O mercado de entretenimento online sempre foi gigantesco, frequentemente imoral e não raramente ilegal – desde os mais diversos tipos de pornografia, política, humor, dancinhas e até vídeos do Estado Islâmico. Mas esses conteúdos sempre foram criados com um motivo – e gente não precisa gostar de um conteúdo pra saber o por que de sua existência.

Sexo e comédia sempre atraíram o interesse das pessoas. Dancinhas são pegajosas e misturam música com expressão corporal. Política sempre engajou e serviu como publicidade ou ataques a adversários. Religião e teorias da conspiração geram adeptos fervorosos que se agarram a seus dogmas. Games, mangás e cosplays ajudaram a moldar personalidades de jovens e adultos nos últimos 50 anos.

Eu desprezo e luto com todas as minhas forças contra a máquina bolsonarista de desinformação, por exemplo, mas eu consigo entender por que ela existe – mesmo que aquele motivo gere uma total desfiguração da democracia. Inclusive, entender uma coisa torna mais fácil de combatê-la.

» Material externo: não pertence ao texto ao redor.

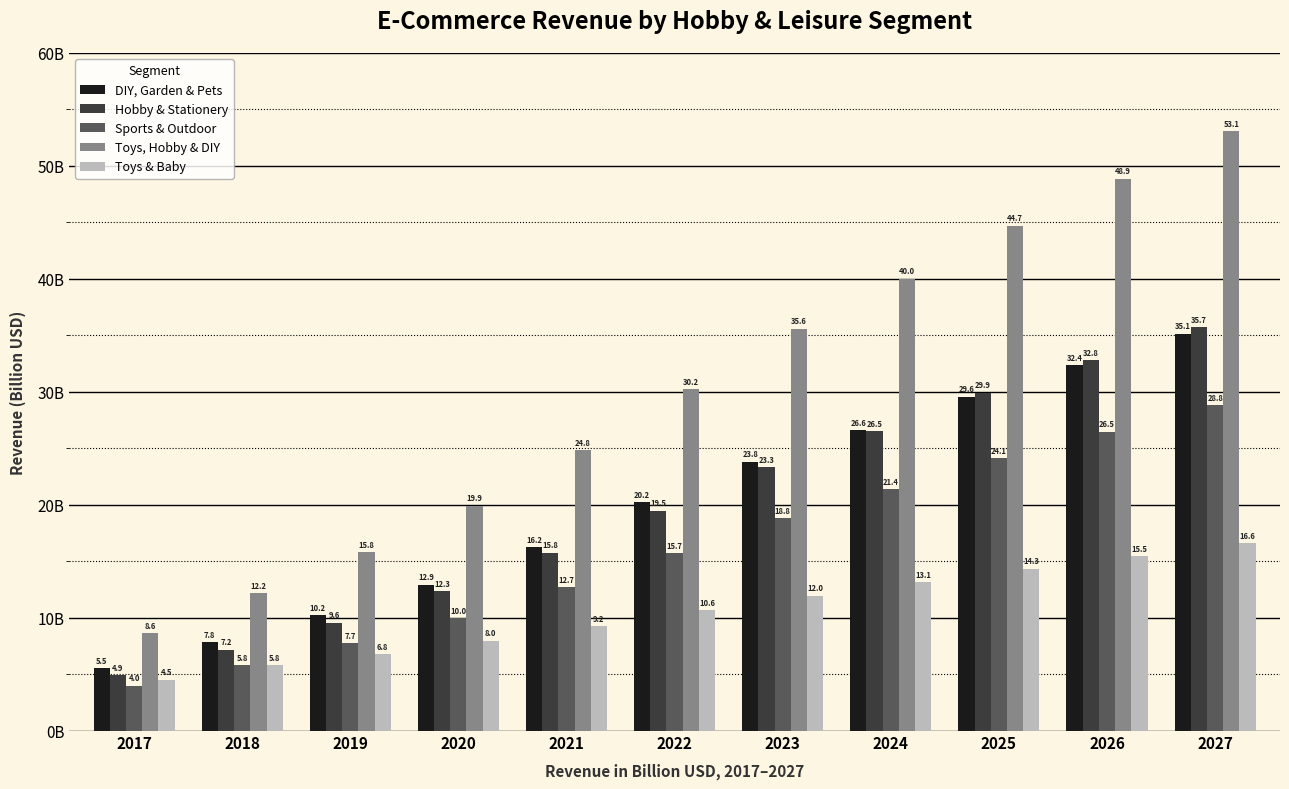

What is the difference between the highest and lowest values at 2025?

30.4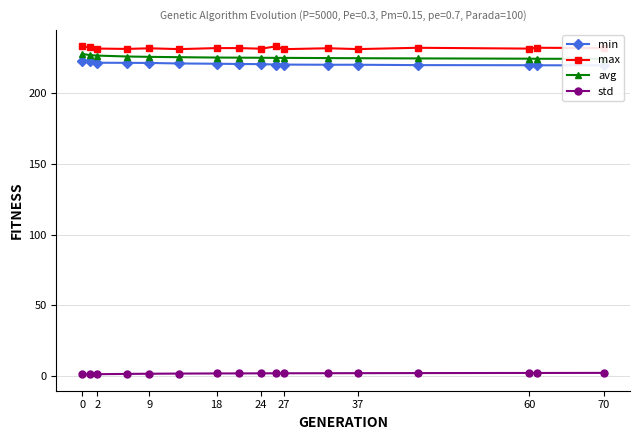

Count the number of data series in this chart.

4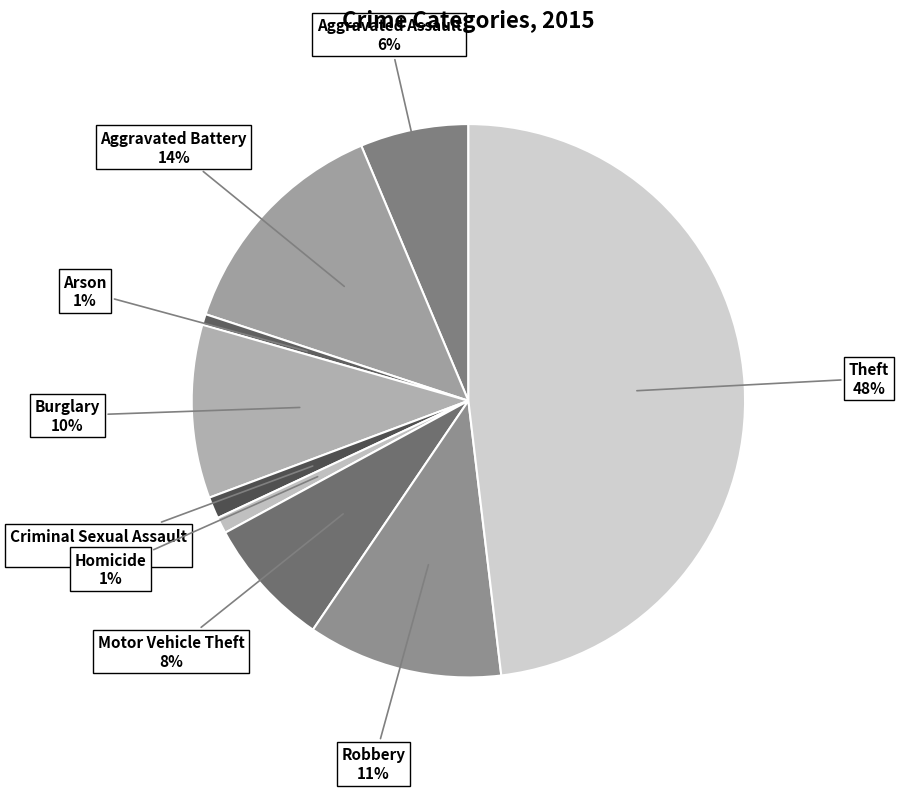

To the nearest percent, what percentage of the pie is Theft?

48%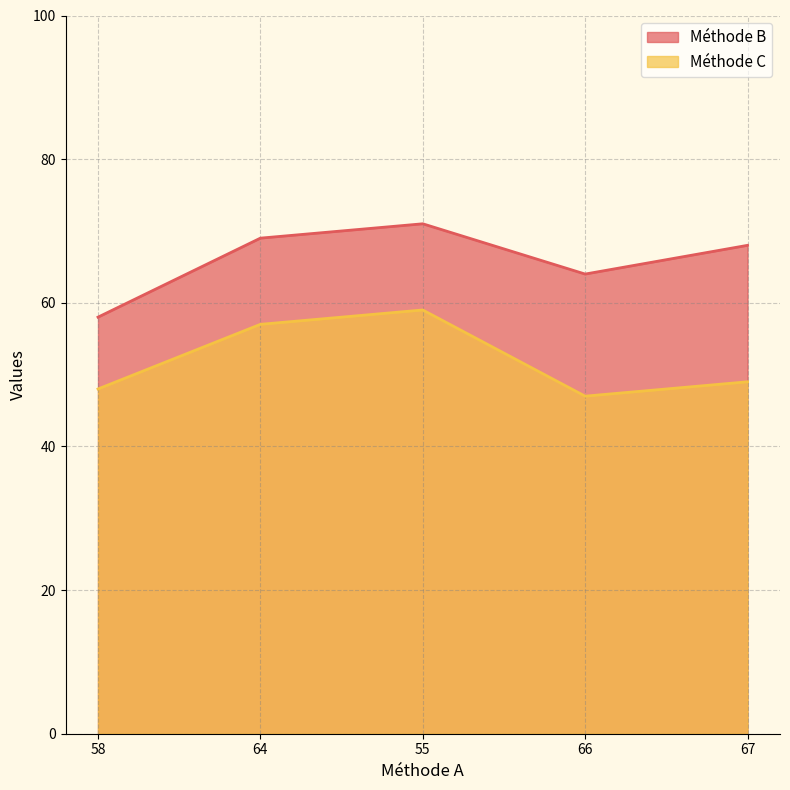

What is the difference between the Méthode C values at 66 and 67?

2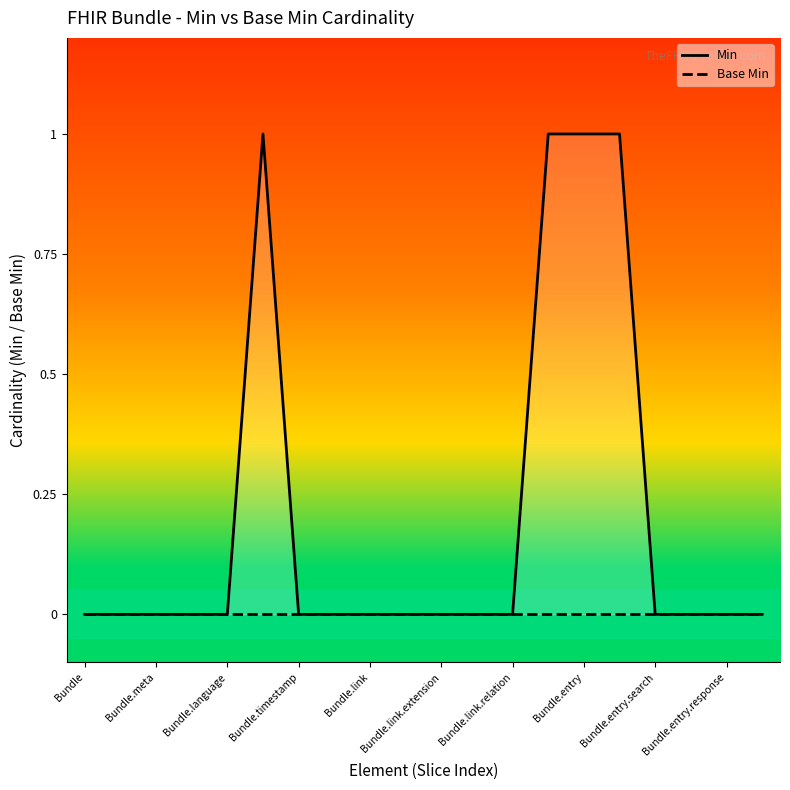

True or false: Base Min has a value of 0 at Bundle.link.extension.

True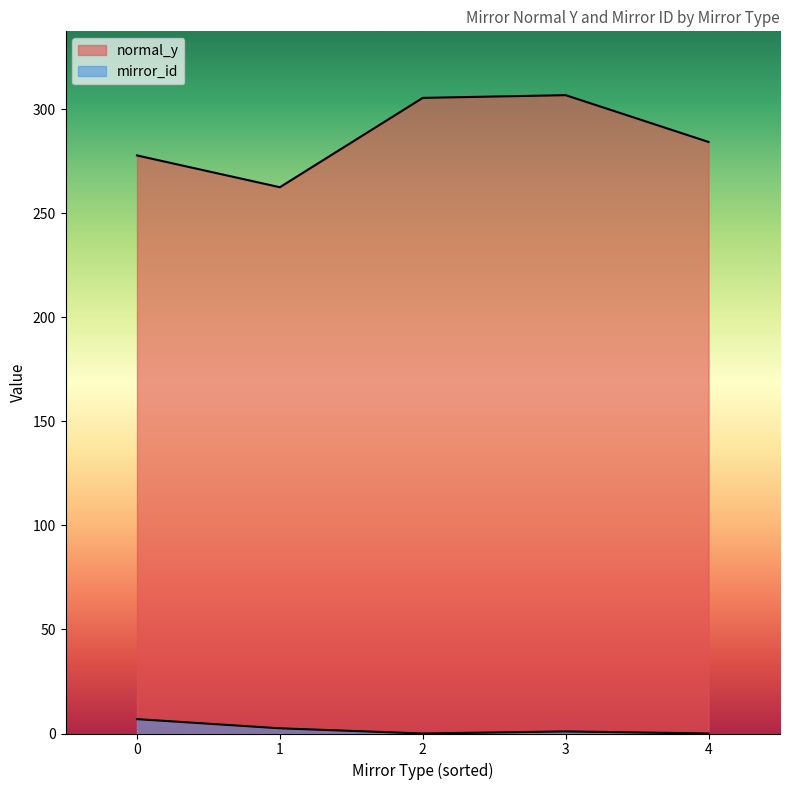

At 15, list the series in order from largest to smallest.

normal_y, mirror_id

Mas o que estamos vendo agora é a incrível falta de um parâmetro mínimo de produção de conteúdo, da falta de um motivo mínimo de existência. Trends como essa não fazem o menor sentido, porque não há motivo que a sustente – exceto talvez a iniciativa de tentar ganhar um dinheiro e a curiosidade das pessoas pelo bizarro.

Esse tipo de tendência, vira e mexe, surge ao longo do tempo, mas frequentemente morre. A viralização desse tipo de live nos últimos meses está abrindo uma porta para que novas trends inexplicáveis apareçam e cresçam, e que o conteúdo das redes sociais seja diluído cada vez mais num oceano de insignificância.